Look through the material for lines with the word "changes", and copy each one.
---- SUPPLIED DATA
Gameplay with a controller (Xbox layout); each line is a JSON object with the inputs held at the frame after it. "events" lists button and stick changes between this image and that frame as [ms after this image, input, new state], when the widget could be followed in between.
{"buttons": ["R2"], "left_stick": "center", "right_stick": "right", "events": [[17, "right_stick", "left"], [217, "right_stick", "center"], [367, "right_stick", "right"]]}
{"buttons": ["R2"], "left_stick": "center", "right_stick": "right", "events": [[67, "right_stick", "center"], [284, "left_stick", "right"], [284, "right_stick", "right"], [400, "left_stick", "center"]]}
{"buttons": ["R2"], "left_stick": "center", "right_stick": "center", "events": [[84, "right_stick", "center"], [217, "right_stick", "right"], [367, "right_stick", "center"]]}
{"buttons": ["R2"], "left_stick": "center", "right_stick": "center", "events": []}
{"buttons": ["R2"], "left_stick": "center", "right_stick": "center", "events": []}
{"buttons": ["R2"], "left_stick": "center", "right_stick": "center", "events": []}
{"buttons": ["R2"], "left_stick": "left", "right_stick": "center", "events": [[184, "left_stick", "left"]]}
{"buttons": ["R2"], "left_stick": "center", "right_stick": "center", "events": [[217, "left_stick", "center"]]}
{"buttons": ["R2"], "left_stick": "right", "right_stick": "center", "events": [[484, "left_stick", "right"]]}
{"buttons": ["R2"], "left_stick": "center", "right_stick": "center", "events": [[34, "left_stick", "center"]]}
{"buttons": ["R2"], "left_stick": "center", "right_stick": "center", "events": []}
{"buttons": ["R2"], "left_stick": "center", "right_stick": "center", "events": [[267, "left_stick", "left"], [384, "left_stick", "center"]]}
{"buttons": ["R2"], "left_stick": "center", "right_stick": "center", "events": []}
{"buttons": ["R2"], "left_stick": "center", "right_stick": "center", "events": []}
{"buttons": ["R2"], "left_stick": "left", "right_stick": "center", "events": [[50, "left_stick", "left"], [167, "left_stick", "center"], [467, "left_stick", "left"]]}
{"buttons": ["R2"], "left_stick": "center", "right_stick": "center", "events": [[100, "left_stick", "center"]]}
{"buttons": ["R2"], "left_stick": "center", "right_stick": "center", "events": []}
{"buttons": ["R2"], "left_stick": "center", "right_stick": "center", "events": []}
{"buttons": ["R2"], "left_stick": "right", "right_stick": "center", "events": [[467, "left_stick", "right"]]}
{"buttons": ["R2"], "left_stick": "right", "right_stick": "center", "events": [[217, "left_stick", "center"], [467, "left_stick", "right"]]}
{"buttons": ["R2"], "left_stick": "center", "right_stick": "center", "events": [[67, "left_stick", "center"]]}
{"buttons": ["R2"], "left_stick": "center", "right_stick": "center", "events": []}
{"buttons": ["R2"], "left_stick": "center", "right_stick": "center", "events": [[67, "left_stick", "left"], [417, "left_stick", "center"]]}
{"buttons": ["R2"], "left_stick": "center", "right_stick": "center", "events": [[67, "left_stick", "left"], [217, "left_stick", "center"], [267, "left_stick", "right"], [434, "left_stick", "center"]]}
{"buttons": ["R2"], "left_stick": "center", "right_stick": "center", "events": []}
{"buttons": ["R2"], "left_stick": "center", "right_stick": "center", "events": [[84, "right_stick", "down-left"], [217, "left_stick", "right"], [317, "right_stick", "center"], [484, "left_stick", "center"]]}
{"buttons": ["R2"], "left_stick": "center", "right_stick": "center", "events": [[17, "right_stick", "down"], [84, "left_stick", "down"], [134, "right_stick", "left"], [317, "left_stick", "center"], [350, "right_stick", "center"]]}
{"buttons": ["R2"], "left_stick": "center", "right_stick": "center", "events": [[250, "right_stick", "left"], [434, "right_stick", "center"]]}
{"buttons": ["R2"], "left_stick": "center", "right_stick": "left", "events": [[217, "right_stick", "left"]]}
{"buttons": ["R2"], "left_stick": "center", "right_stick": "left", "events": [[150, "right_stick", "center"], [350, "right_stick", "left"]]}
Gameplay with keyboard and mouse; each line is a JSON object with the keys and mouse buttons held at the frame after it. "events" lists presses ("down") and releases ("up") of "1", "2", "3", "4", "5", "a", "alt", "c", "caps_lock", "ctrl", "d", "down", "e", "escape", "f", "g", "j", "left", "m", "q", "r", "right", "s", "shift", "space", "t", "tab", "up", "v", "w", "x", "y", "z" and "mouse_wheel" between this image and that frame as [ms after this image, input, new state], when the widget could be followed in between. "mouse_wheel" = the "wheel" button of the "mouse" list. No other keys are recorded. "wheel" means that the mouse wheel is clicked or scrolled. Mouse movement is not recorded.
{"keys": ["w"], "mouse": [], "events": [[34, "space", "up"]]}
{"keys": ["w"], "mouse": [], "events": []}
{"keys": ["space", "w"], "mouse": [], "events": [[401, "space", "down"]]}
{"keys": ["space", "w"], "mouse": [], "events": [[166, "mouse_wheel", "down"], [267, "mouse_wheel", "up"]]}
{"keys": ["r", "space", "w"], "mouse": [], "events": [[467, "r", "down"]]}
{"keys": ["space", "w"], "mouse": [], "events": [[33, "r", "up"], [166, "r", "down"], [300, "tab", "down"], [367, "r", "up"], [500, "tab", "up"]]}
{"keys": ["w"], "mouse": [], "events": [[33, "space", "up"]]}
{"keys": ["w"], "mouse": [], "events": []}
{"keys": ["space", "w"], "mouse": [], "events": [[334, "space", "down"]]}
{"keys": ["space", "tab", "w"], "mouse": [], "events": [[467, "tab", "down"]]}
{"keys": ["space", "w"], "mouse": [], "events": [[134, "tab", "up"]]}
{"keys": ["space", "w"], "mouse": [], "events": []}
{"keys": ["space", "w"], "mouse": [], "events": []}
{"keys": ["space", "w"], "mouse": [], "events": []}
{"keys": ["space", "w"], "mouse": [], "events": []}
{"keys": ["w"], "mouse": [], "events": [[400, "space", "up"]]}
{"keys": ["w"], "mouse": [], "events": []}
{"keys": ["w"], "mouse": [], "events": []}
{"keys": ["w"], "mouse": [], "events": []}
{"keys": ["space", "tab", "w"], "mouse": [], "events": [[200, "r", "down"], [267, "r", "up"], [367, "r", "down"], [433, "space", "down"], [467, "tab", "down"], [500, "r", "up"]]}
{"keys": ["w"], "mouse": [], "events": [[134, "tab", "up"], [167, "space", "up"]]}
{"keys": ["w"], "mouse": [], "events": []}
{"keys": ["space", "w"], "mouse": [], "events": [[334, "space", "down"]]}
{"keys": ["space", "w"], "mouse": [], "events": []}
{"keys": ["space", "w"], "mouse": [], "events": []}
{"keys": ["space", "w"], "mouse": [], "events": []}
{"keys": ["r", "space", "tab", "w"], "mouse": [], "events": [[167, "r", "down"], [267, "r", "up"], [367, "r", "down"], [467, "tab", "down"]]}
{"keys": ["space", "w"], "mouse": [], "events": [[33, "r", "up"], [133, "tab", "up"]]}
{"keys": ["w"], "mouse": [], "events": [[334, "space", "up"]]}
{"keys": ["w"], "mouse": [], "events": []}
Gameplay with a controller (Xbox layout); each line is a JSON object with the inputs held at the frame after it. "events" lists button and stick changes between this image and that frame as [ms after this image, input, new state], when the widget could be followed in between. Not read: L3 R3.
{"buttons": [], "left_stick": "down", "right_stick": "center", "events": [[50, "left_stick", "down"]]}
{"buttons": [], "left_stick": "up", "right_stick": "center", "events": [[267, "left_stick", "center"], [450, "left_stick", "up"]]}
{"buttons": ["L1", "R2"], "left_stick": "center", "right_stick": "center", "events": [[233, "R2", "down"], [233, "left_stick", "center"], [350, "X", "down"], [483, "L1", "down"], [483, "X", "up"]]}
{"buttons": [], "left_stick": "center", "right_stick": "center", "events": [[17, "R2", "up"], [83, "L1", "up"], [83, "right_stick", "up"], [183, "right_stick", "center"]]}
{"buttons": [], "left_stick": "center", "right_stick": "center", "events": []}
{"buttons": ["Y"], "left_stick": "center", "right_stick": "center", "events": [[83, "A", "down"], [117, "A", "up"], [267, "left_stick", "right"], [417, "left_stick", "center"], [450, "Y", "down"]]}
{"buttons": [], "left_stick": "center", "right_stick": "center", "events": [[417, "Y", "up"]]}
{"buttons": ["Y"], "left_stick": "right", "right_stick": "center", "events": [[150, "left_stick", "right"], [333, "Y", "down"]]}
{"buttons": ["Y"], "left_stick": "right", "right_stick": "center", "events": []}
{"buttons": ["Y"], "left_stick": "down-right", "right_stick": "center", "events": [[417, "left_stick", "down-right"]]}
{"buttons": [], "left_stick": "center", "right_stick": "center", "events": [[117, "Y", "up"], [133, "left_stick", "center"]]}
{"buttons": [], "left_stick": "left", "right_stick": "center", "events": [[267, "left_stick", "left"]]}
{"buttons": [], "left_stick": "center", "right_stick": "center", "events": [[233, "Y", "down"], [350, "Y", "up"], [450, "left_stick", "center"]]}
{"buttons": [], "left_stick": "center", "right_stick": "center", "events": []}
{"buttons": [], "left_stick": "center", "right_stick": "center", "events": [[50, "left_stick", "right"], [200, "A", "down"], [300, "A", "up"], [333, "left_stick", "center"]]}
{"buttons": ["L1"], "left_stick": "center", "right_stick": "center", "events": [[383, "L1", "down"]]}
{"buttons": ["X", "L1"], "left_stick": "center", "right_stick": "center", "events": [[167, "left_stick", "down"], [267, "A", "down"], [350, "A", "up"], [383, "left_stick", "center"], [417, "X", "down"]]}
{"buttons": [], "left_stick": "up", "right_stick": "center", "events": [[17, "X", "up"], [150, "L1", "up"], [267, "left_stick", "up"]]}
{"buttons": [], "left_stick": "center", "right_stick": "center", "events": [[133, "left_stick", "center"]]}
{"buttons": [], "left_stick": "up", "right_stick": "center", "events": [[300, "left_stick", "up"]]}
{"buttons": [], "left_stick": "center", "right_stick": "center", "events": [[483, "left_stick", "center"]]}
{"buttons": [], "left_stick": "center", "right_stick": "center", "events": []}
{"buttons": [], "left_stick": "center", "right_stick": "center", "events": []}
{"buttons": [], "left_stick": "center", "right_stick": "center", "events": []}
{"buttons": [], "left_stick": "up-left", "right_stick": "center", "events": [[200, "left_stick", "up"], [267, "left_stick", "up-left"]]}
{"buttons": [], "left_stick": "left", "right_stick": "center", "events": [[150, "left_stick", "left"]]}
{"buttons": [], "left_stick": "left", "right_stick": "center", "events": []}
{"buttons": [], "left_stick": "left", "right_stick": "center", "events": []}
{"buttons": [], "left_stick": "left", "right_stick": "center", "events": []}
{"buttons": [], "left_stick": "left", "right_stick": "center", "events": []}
--------
RESULT FOR THIS EXERCISE.
Gameplay with a controller (Xbox layout); each line is a JSON object with the inputs held at the frame after it. "events" lists button and stick changes between this image and that frame as [ms after this image, input, new state], when the widget could be followed in between.
Gameplay with a controller (Xbox layout); each line is a JSON object with the inputs held at the frame after it. "events" lists button and stick changes between this image and that frame as [ms after this image, input, new state], when the widget could be followed in between. Not read: L3 R3.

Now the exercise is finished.